Un altro protagonista di questo romanzo d’appendice è naturalmente Matteo Renzi, che dai tempi della Leopolda dello scorso anno ha scelto di tenere aperta la porta di un’altra Italia renziana. Diversi parlamentari non di primo pelo, primo fra tutti un ex importante presidente della Camera, sostengono che l’ex segretario del Pd terrà coperte le sue carte fino all’ultimo, tenendosi aperta qualsiasi opzione, e fanno notare che se mai Renzi dovesse dar vita al suo partito, cosa che si augurano in modo esplicito i parlamentari del Pd a lui più vicini e cosa che oggi è meno improbabile rispetto a quanto lo potesse essere all’inizio dell’anno, lo farà con una tempistica stretta, ovvero pochi mesi prima delle elezioni. Non è un parlamentare, non è un politico, non è un ministro ma al centro del romanzo d’appendice sull’alternativa che non c’è vi è anche un altro personaggio pubblico importante di nome Urbano Cairo (al quale un anno e mezzo fa Silvio Berlusconi chiese, senza successo, la sua disponibilità eventuale a essere in campo al suo fianco), che da tempo ha smesso di nascondere la sua passione per la politica (Cairo testa il suo gradimento con periodicità) al punto da non considerare inopportuna la valorizzazione su uno dei suoi giornali di notizie come quelle comparse a metà luglio sul Corriere: l’auspicio di Antonio Tajani, fatto ai microfoni di Radio 24, di una discesa in campo proprio di Urbano Cairo. I movimenti intorno al partito che non c’è, e che in molti vorrebbero e che chissà se nascerà mai, sono molti, sono diversi, sono trasversali e probabilmente contribuiranno ad animare le cronache estive dei giornali.
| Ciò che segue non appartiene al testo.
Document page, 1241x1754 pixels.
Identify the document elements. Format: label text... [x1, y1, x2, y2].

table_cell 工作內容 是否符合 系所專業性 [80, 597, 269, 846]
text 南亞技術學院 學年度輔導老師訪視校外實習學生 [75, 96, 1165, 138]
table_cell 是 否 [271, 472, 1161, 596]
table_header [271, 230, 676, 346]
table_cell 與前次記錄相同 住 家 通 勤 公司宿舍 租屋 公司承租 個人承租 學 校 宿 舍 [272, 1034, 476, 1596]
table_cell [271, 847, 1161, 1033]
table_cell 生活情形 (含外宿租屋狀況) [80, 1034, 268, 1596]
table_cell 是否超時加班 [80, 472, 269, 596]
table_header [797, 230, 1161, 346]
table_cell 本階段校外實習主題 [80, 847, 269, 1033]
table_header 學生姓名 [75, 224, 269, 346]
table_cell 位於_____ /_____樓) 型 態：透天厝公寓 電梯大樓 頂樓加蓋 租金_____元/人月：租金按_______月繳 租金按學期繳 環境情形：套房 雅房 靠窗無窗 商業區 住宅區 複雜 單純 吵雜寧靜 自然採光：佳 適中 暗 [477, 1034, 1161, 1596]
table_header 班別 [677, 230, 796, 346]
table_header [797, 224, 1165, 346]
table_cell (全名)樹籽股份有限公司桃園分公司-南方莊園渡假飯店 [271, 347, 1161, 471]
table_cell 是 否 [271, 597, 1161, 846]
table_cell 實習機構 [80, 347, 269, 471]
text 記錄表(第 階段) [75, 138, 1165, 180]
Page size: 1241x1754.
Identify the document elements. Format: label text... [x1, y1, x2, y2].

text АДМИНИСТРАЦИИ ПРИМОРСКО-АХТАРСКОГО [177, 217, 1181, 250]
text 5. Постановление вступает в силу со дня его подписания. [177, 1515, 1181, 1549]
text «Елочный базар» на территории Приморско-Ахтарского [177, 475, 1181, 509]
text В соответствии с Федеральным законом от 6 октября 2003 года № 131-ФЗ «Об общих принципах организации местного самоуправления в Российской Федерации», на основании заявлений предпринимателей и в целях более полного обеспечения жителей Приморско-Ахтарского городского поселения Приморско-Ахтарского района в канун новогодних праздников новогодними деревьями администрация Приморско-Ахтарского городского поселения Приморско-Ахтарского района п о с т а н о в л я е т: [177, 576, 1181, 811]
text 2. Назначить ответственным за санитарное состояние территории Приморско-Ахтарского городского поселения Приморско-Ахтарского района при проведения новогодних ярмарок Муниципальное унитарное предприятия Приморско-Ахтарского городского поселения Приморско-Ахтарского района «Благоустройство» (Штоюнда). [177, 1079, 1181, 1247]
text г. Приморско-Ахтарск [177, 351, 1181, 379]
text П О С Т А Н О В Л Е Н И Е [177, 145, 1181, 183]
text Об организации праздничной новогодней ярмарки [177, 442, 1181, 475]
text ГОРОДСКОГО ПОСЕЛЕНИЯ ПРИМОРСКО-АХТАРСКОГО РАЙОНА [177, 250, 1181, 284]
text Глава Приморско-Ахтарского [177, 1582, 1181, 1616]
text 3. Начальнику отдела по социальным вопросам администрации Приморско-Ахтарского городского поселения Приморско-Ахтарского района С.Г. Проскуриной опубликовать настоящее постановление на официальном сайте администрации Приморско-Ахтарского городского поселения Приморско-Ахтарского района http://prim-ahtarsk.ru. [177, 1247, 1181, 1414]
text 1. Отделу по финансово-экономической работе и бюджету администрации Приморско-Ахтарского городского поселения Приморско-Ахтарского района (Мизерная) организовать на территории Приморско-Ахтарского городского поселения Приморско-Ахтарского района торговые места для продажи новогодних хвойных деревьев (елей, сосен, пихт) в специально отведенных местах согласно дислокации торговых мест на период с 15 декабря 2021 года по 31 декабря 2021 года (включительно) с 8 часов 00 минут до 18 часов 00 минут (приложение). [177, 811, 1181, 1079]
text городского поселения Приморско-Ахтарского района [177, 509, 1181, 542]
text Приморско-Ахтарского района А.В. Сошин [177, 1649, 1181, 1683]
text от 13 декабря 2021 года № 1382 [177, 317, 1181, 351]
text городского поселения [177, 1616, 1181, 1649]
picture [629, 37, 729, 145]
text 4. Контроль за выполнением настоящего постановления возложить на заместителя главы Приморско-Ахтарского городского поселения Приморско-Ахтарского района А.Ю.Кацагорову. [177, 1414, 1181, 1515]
Ma non si può ragionare fino in fondo su questi movimenti senza andare a inquadrare quello che forse è il vero peccato originale della fase politica che stiamo vivendo e che ha qualcosa a che fare con l’incredibile consenso di cui gode la Lega di Salvini. E il peccato originale è questo: entrambi i partiti che si trovano oggi all’opposizione danno spesso l’impressione di voler costruire un’alternativa al governo insieme a uno dei protagonisti di questo governo. E anche per questo per risolvere la grande anomalia italiana, più che pensare a come fondare nuovi partiti, occorrerebbe pensare a cosa fare per dare un senso a partiti deboli con leadership fragili riusciti nel miracolo di trasformare nell’alternativa al governo uno dei partiti di governo. L’altra Italia esiste, ed è un’Italia da sballo. Ma fino a quando si cercherà di rappresentarla solo con l’algebra, con progetti non convincenti e con idee alternative a metà quell’Italia continuerà a essere ancora a lungo in cerca disperatamente d’autore.